До сих пор одним из лучших зарубежных исследований творчества Стивенсона является, на мой взгляд, труд английского ученого Дэвида Дейчиса, изданный в 1947 г. Он содержит ряд плодотворных мыслей и по проблеме, являющейся темой данной статьи. О литературно-критических эссе Стивенсона у Д. Дейчиса читаем: «Они имеют чрезвычайно важное значение для любого критика, который хотел бы получить полное представление о позиции Стивенсона в вопросах морали и эстетики». Исходя из этой верной посылки, исследователь обозначил несколько аспектов, характерных для эстетических воззрений Стивенсона. Это, в первую очередь, концепция романтического и драматического начал в искусстве, связанная с различиями между жанром драмы и жанром romance. Видя в Стивенсоне романтика, Д. Дейчис выделил его слова о том, что творчество писателя должно «повиноваться... законам фантазии». Сложный и противоречивый смысл этого высказывания, однако, в работе Дейчиса не раскрыт, как не раскрыты и другие противоречия эстетической мысли писателя.

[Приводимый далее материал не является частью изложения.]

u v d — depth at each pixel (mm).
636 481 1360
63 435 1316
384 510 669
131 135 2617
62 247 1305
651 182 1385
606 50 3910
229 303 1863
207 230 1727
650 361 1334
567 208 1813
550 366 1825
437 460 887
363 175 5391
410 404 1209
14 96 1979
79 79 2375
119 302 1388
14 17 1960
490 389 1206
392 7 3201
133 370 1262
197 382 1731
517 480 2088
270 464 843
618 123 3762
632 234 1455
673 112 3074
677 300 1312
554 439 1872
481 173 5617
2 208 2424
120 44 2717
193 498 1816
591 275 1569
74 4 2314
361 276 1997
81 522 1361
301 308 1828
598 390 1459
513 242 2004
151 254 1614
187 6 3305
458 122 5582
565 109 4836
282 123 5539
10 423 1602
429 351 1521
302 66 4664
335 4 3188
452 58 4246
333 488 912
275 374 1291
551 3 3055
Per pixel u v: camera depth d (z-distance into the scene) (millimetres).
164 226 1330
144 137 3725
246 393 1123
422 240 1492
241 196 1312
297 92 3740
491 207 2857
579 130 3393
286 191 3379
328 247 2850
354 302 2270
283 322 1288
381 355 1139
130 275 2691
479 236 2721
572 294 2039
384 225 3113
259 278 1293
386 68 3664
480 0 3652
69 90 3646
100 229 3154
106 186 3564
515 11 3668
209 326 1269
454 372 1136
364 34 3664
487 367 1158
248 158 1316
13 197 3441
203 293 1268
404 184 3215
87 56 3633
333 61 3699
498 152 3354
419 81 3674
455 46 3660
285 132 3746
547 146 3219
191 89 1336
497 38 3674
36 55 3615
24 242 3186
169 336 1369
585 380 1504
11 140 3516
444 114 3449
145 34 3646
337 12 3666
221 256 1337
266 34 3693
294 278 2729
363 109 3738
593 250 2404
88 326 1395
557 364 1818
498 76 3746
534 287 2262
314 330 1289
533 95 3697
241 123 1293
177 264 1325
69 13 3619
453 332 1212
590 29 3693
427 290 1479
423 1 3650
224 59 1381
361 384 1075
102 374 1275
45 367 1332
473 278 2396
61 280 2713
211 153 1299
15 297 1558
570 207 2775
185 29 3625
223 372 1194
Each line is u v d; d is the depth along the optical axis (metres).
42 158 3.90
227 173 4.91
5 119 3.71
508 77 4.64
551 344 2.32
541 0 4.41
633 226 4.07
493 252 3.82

Советская наука на эти противоречия обратила внимание уже давно, хотя их диалектическая сложность и не стала предметом специальных исследований. В 30-х годах советскими учеными был сделан акцент на негативных сторонах эстетических воззрений Стивенсона. Это привело к тому, что в «Истории западноевропейской литературы нового времени», изданной в 1937 г., Стивенсон был отождествлен с теми писателями Запада, которые стояли на декадентских и эстетских позициях. По мнению Ф.П. Шиллера, автор «Острова сокровищ» в своих статьях 80-х годов, опираясь на Флобера, пропагандировал «культ искусства и формы», противопоставлял искусство «тусклой действительности». Стивенсон будто бы отстаивал тезис о художнике-сверхчеловеке, свободном от всяких нравственных принципов.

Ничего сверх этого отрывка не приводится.